After the maid left, I piled my hair on top of my head so it wouldn’t get wet and sank into the steaming copper tub. As I sculpted handfuls of bubbles into lopsided towers, I could almost pretend everything was as it should be. I wondered if my infamous ancestors—the blockade-running Oresteias or the intrepid Captain Bollard—had ever paused in the middle of their adventures for a long bath. Likely not.
But my life was suddenly a cursed mess. I rested my head on the rim of the tub, trying not to think about Pa, or Markos, or the Black Dogs. I did not succeed.
The dress the servants carried in was made from stiff blue brocade with a starched panel in front. It was cut low and topped with a jacket in a lighter blue that belted at the waist, puffing out over my skirts. The jacket sleeves were gathered with ribbon bows and a spill of lace. I would’ve liked to find a place in that sea of fabric to stash my pistol, but the servants annoyingly refused to turn their backs for more than a few seconds. I was forced to leave it behind.

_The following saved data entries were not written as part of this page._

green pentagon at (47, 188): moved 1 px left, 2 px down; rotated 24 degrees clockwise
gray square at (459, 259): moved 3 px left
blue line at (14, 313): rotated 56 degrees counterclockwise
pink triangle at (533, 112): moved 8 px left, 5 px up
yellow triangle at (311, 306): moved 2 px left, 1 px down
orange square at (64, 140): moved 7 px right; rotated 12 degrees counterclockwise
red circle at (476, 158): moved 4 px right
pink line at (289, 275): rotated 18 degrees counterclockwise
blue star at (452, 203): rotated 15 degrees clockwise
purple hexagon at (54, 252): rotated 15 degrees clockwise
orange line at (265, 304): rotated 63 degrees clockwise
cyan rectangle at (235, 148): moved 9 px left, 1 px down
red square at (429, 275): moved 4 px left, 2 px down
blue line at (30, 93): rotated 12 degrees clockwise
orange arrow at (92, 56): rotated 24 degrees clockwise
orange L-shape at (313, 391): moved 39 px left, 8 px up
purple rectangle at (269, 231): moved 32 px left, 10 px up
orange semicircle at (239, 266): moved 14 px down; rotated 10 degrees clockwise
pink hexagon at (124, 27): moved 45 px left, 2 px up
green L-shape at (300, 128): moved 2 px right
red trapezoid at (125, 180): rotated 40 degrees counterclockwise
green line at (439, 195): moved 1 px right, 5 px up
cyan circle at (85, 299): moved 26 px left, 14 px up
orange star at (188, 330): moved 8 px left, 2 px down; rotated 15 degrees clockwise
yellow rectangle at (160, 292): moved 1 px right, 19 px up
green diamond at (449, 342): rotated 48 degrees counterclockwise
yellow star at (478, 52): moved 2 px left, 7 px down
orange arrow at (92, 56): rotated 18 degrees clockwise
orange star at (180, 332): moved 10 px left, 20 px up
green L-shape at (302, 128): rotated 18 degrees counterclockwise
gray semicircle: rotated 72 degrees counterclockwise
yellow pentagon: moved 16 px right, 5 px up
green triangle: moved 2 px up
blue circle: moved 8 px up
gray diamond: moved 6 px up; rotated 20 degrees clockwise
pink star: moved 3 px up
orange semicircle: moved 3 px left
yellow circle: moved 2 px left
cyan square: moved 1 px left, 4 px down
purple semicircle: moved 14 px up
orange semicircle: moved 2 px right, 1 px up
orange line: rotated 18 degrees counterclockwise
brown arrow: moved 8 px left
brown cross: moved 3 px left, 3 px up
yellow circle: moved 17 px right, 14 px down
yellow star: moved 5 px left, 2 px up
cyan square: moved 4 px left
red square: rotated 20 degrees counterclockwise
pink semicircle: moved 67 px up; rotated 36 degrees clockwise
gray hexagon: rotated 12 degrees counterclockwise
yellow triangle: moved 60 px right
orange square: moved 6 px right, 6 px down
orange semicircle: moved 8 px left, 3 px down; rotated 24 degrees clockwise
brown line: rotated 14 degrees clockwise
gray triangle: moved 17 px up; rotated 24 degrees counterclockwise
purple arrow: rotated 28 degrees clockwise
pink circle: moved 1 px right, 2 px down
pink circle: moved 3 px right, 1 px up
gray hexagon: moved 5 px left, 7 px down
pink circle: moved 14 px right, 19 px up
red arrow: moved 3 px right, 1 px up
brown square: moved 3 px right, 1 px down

So it was that I found myself herded down to dinner. The Bollard dining room was a wood-paneled hall with many tables. My mother and the elder members of the family sat at the head table, raised on a platform. The room was full of wine, olives, and loud talk. Silk curtains wove in and out of the rafters, creating a billowing ceiling.
The paintings were all of ships, each with a brass nameplate at the base of the frame. There was the Magistros, our flagship of the last century, a three-masted bark. And the Nikanor, lost at sea off the Tea Islands long ago, and in the most ornate frame of all, Astarta, which had been Captain Jacari Bollard’s own ship.
All that history staring down at me, and who was I? Just a wherryman in a heap of trouble.
Ma’s eyes skimmed over my town dress, lingering on my hair, which was pulled neatly back. “Much better,” she said.
Which was pretty rich of her, if you ask me, because she hadn’t bothered to change into skirts. She was still in the same doublet and turban she had worn on the docks. Ma was a woman who had made many unconventional choices in her life. I’d never understood why she was forever insisting that I dress properly and act more ladylike.
My uncle Bolaji was seated beside her. He was the head officer of Bollard Company, a broad man with a reddish-brown complexion who wore his black beard in three twists.
“The Black Dogs are not a respectable crew. I don’t like to bargain with such men,” he grumbled. Then he saw me. “Hello, Caroline. I trust your father is well.”
I stiffened at his words. “He—he is, thank you,” I managed to stammer. Black Dogs, at Bollard House?
“And yet they say a wise man gets more use from his enemies than a fool from his friends.” Ma raised her eyebrows at Uncle Bolaji, downing the last of her wine.
He sighed. “You were correct not to turn them away. It is also said that a sailor must know the direction of the wind before he can set his sails.” They exchanged significant glances. “If the rumors we’ve heard are true, the wind has changed. Find out what you can.”
Ma stood. “I’m sure you’ll want to sit with your cousins, Caro. I have business.”
As a little girl, I had always resented those words. Tonight, as I watched Ma leave the dining room, they stirred a powerful curiosity. What business did she have with the Black Dogs? Was Victorianos even now sitting in the harbor? Captain Melanos’s men might be searching the docks.
I headed to the lower tables, weaving a path through the laden servants. Spotting my cousins Kenté and Jacaranda, I stopped and broke into a grin.